O discurso recorrente do ministro Paulo Guedes para justificar medidas de austeridade sempre foi a necessidade de criação de uma suposta confiança no mercado. Se antes da crise do coronavírus o crescimento pífio do PIB já demonstrava que a tática não estava surtindo efeito, agora as coisas pioram. Ana Luiza avalia que a falta de comprometimento com a proteção social em um momento de crise global passa o pior dos recados para investidores.

“Há algumas semanas alguém perguntou ao Paulo Guedes sobre os impactos do coronavírus na economia do Brasil. Ele respondeu que as pessoas não precisavam se preocupar porque nós temos um sistema financeiro muito consolidado. Eu achei curioso, porque a pergunta não estava falando de sistema financeiro. A economia é muito mais do que o sistema financeiro. Economia diz respeito a conseguir colocar comida na mesa da sua família, conseguir pagar as contas e ter perspectivas de melhora na situação econômica.
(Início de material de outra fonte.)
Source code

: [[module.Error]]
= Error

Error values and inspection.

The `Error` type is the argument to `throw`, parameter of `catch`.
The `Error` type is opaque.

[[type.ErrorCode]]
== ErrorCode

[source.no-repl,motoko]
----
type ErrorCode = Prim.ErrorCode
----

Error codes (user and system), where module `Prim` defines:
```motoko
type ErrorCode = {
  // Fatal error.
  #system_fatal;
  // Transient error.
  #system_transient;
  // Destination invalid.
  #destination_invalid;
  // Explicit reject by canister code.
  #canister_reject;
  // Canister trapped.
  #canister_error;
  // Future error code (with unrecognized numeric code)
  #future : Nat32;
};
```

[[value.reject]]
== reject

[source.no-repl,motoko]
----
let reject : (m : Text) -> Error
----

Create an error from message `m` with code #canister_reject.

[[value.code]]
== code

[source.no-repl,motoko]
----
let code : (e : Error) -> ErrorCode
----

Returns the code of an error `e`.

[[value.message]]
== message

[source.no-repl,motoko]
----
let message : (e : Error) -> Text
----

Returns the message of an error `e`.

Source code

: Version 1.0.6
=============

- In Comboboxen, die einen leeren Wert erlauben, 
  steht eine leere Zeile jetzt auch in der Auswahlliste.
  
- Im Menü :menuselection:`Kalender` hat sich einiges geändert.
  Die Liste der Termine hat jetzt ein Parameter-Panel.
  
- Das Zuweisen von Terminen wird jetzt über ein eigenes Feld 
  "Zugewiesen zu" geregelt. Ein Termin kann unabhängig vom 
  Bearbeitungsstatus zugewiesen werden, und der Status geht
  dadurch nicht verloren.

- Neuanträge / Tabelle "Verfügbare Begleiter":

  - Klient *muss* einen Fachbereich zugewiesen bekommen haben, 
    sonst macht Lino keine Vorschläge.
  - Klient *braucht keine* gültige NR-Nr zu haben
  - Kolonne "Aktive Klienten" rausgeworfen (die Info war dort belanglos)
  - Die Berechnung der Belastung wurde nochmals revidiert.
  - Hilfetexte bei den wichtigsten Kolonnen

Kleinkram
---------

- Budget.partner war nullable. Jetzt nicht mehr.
Se para essa economia real, as coisas já não andavam bem, agora, com todo esse caos que está se formando, a gente percebe que esse outro lado financeiro também está se desfazendo”, aponta.

Na opinião da economista da Fundação Perseu Abramo, Paulo Guedes não tem conhecimento e experiência em gestão pública. “Por trás dessa tentativa de criar otimismo nos mercados, que em parte é sim o papel de um ministro da economia, está uma leitura descolada da realidade”.

Futuro incerto

Frente aos impactos econômicos do coronavírus, o governo revisou a previsão de crescimento do PIB brasileiro. As expectativas, que já foram de 2,1%, foram praticamente zeradas, e agora estão em 0,02%. A economista avalia que o país chega enfraquecido ao enfrentamento das consequências que a crise global vai gerar. 

“Todas essas reformas que o Brasil fez desde 2016, a partir do arcabouço da austeridade, fizeram com que a gente chegasse a essa crise de uma forma muito mais vulnerável. Temos menos instrumentos para combater  a vulnerabilidade social, para combater debilidades que temos no Sistema Único de Saúde. Esse cenário de desmontes com a reforma trabalhista, a reforma da Previdência e a Emenda Constitucional do teto de gastos contribuem para que a gente esteja mais fragilizado perante à crise”, afirma.

A economista destaca ainda que, com a crise atual, fica cada vez mais nítido para a população que as medidas de austeridade prejudicam os interesses sociais. “Esse momento que a gente está mostra que várias forças estão se unindo e estão vendo que muitas dessas regras que foram colocadas são medidas que nos impedem de tomar decisões necessárias em momento de crise”.

Durante a conversa de Ana Luiza Matos com o Brasil de Fato, o governo enfrentava as repercussões de uma decisão que permitiria a suspensão de salários por quatro meses e deixava a cargo do trabalhador a negociação com os patrões sobre essa possibilidade. Ao longo da manhã, o termo Bolsonaro Genocida, chegou a figurar entre os assuntos mais comentados do Twitter. No meio da entrevista, a economista foi informada de que Bolsonaro havia voltado atrás na decisão. Novamente um recado de que o governo está desorientado.

“Uma MP que não durou nem 12 horas. O governo está perdido! Tentando ajudar o governo a pensar, tem vários grupos de economistas que estão se juntando e apresentando propostas. Houve um manifesto dos professores da Universidade Federal do Rio Grande do Sul, um manifesto da Universidade Federal do Rio de Janeiro e um estudo do Instituto de Economia da Unicamp. A gente elenca algumas medidas que a gente entende que deveriam ser tomadas no longo prazo e no curto prazo para passar por essa crise de uma forma mais suave. A gente está tentando falar e pressionar sobre isso, porque parte desse 'volta atrás' do Bolsonaro, é também por pressão e nós temos que continuar”, defende.